:: SOURCE MATERIAL ::
————————
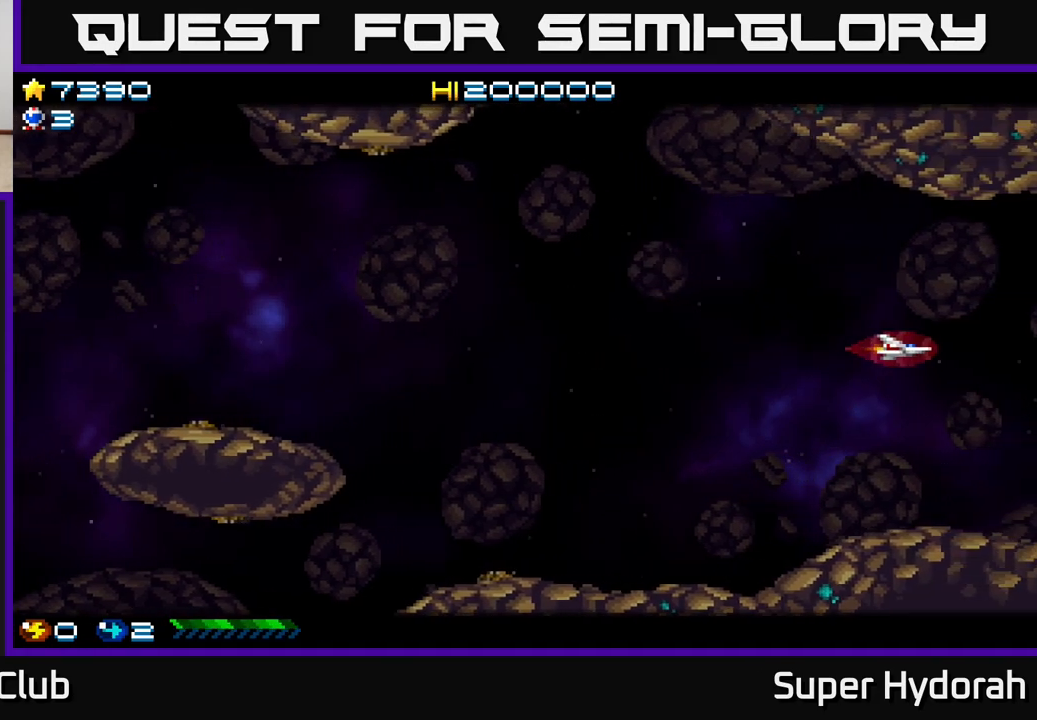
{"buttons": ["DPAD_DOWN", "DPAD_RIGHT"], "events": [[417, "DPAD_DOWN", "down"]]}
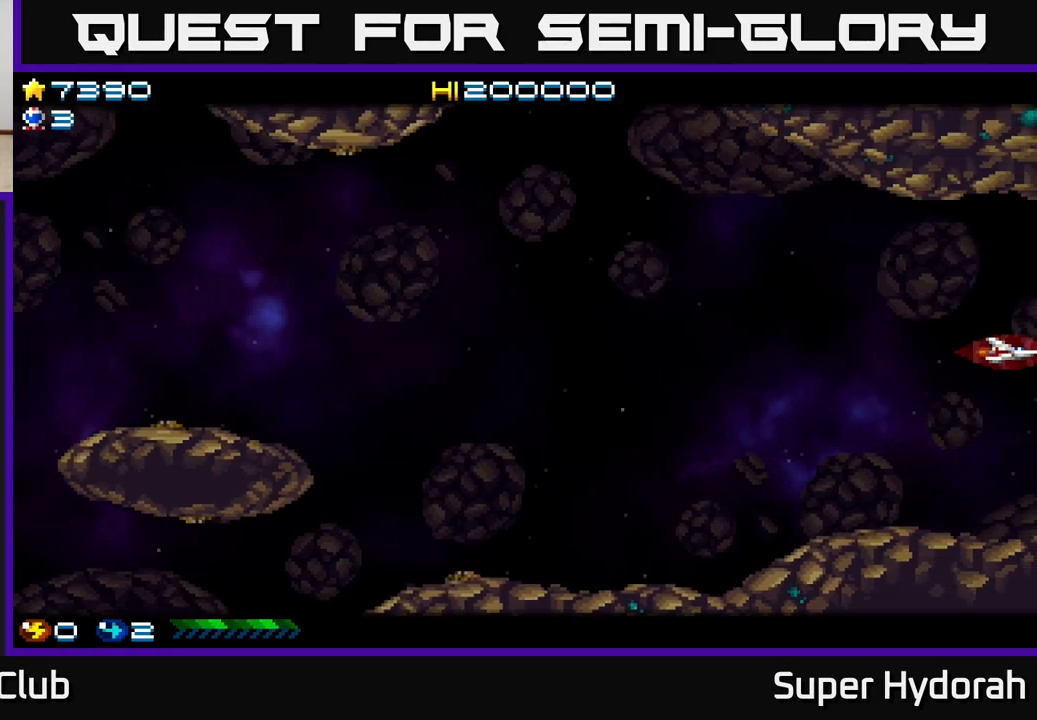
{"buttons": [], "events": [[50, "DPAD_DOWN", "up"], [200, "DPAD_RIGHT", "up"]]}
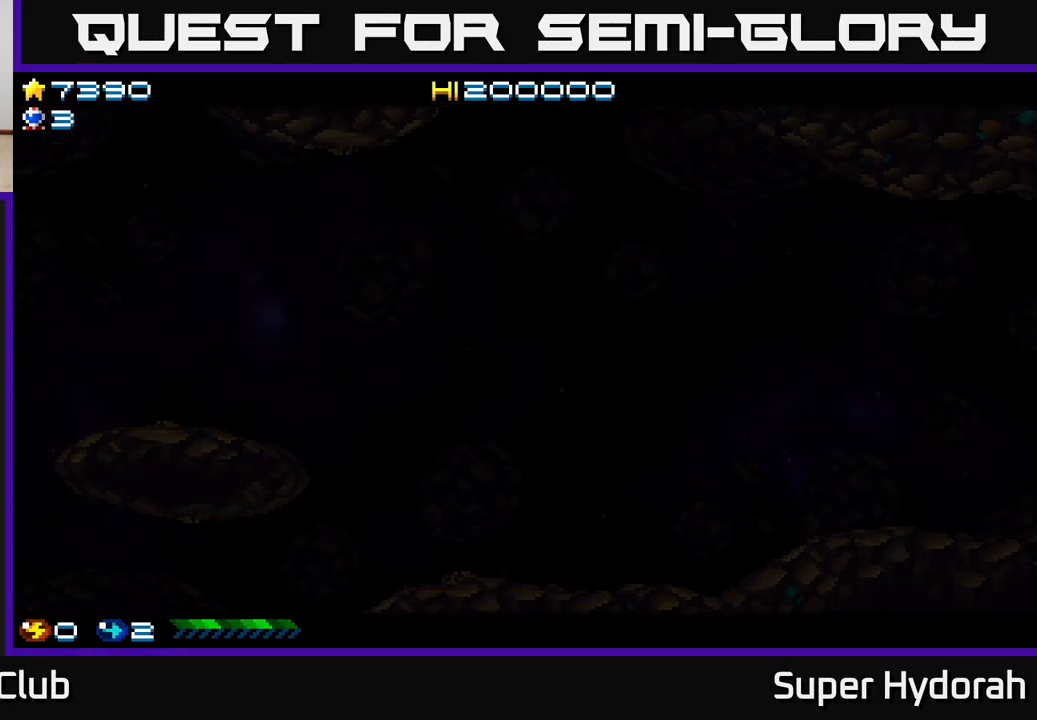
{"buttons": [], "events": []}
————————
:: EXERCISE ::
Return the material word for word. Pictures are not part of the copy.

:: ANSWER FOR THE TASK ::
{"buttons": ["DPAD_DOWN", "DPAD_RIGHT"], "events": [[417, "DPAD_DOWN", "down"]]}
{"buttons": [], "events": [[50, "DPAD_DOWN", "up"], [200, "DPAD_RIGHT", "up"]]}
{"buttons": [], "events": []}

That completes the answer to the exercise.